> [Provided information]:
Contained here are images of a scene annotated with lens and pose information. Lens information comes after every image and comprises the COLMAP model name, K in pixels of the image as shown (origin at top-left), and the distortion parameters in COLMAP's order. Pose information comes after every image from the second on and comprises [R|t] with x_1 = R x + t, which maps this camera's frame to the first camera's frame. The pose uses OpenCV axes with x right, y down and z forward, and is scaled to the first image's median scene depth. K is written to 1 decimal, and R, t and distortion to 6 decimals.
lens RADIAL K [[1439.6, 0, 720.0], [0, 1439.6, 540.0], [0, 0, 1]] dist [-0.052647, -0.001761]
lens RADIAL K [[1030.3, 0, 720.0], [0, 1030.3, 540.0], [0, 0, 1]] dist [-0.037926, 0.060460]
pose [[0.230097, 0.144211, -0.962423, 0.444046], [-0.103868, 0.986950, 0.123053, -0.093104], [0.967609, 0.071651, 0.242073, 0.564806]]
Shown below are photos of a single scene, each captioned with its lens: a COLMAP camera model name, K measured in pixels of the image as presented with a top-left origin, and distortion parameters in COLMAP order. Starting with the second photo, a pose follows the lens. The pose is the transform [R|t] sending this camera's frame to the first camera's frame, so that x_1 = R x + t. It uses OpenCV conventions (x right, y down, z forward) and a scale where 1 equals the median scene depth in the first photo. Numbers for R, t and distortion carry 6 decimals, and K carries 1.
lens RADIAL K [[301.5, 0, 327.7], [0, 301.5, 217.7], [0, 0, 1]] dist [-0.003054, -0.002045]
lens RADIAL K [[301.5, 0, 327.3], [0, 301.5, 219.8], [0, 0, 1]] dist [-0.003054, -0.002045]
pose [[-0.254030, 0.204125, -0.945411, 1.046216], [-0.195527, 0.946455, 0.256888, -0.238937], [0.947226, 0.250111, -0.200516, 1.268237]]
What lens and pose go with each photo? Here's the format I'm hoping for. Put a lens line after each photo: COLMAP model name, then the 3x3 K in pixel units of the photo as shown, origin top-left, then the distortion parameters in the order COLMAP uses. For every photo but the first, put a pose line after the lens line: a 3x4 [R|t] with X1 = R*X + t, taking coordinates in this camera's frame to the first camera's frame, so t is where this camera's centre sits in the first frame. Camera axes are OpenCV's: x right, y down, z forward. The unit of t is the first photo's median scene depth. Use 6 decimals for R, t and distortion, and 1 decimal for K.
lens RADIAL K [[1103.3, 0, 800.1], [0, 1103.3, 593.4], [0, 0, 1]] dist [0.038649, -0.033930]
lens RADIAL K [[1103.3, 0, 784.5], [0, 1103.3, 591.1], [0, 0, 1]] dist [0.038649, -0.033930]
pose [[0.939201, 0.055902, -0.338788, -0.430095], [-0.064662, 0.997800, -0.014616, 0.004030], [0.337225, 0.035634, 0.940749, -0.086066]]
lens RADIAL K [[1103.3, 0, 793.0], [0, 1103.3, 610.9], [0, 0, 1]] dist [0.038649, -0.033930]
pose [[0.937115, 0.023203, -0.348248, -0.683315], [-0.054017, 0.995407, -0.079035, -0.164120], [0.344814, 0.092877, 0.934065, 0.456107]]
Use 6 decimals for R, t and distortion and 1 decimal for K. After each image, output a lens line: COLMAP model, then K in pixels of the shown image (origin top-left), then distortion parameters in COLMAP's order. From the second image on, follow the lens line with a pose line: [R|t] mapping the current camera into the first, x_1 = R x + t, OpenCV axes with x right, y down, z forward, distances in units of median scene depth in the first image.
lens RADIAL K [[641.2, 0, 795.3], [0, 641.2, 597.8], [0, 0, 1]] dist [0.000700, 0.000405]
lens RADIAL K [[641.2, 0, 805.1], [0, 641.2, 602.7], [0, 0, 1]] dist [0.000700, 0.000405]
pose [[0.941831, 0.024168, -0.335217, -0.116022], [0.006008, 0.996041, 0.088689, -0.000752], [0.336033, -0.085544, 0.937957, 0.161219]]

> [Problem to solve]:
Copy the records. Each line should match exactly.

> [Reply]:
Contained here are images of a scene annotated with lens and pose information. Lens information comes after every image and comprises the COLMAP model name, K in pixels of the image as shown (origin at top-left), and the distortion parameters in COLMAP's order. Pose information comes after every image from the second on and comprises [R|t] with x_1 = R x + t, which maps this camera's frame to the first camera's frame. The pose uses OpenCV axes with x right, y down and z forward, and is scaled to the first image's median scene depth. K is written to 1 decimal, and R, t and distortion to 6 decimals.
lens RADIAL K [[1439.6, 0, 720.0], [0, 1439.6, 540.0], [0, 0, 1]] dist [-0.052647, -0.001761]
lens RADIAL K [[1030.3, 0, 720.0], [0, 1030.3, 540.0], [0, 0, 1]] dist [-0.037926, 0.060460]
pose [[0.230097, 0.144211, -0.962423, 0.444046], [-0.103868, 0.986950, 0.123053, -0.093104], [0.967609, 0.071651, 0.242073, 0.564806]]
Shown below are photos of a single scene, each captioned with its lens: a COLMAP camera model name, K measured in pixels of the image as presented with a top-left origin, and distortion parameters in COLMAP order. Starting with the second photo, a pose follows the lens. The pose is the transform [R|t] sending this camera's frame to the first camera's frame, so that x_1 = R x + t. It uses OpenCV conventions (x right, y down, z forward) and a scale where 1 equals the median scene depth in the first photo. Numbers for R, t and distortion carry 6 decimals, and K carries 1.
lens RADIAL K [[301.5, 0, 327.7], [0, 301.5, 217.7], [0, 0, 1]] dist [-0.003054, -0.002045]
lens RADIAL K [[301.5, 0, 327.3], [0, 301.5, 219.8], [0, 0, 1]] dist [-0.003054, -0.002045]
pose [[-0.254030, 0.204125, -0.945411, 1.046216], [-0.195527, 0.946455, 0.256888, -0.238937], [0.947226, 0.250111, -0.200516, 1.268237]]
What lens and pose go with each photo? Here's the format I'm hoping for. Put a lens line after each photo: COLMAP model name, then the 3x3 K in pixel units of the photo as shown, origin top-left, then the distortion parameters in the order COLMAP uses. For every photo but the first, put a pose line after the lens line: a 3x4 [R|t] with X1 = R*X + t, taking coordinates in this camera's frame to the first camera's frame, so t is where this camera's centre sits in the first frame. Camera axes are OpenCV's: x right, y down, z forward. The unit of t is the first photo's median scene depth. Use 6 decimals for R, t and distortion, and 1 decimal for K.
lens RADIAL K [[1103.3, 0, 800.1], [0, 1103.3, 593.4], [0, 0, 1]] dist [0.038649, -0.033930]
lens RADIAL K [[1103.3, 0, 784.5], [0, 1103.3, 591.1], [0, 0, 1]] dist [0.038649, -0.033930]
pose [[0.939201, 0.055902, -0.338788, -0.430095], [-0.064662, 0.997800, -0.014616, 0.004030], [0.337225, 0.035634, 0.940749, -0.086066]]
lens RADIAL K [[1103.3, 0, 793.0], [0, 1103.3, 610.9], [0, 0, 1]] dist [0.038649, -0.033930]
pose [[0.937115, 0.023203, -0.348248, -0.683315], [-0.054017, 0.995407, -0.079035, -0.164120], [0.344814, 0.092877, 0.934065, 0.456107]]
Use 6 decimals for R, t and distortion and 1 decimal for K. After each image, output a lens line: COLMAP model, then K in pixels of the shown image (origin top-left), then distortion parameters in COLMAP's order. From the second image on, follow the lens line with a pose line: [R|t] mapping the current camera into the first, x_1 = R x + t, OpenCV axes with x right, y down, z forward, distances in units of median scene depth in the first image.
lens RADIAL K [[641.2, 0, 795.3], [0, 641.2, 597.8], [0, 0, 1]] dist [0.000700, 0.000405]
lens RADIAL K [[641.2, 0, 805.1], [0, 641.2, 602.7], [0, 0, 1]] dist [0.000700, 0.000405]
pose [[0.941831, 0.024168, -0.335217, -0.116022], [0.006008, 0.996041, 0.088689, -0.000752], [0.336033, -0.085544, 0.937957, 0.161219]]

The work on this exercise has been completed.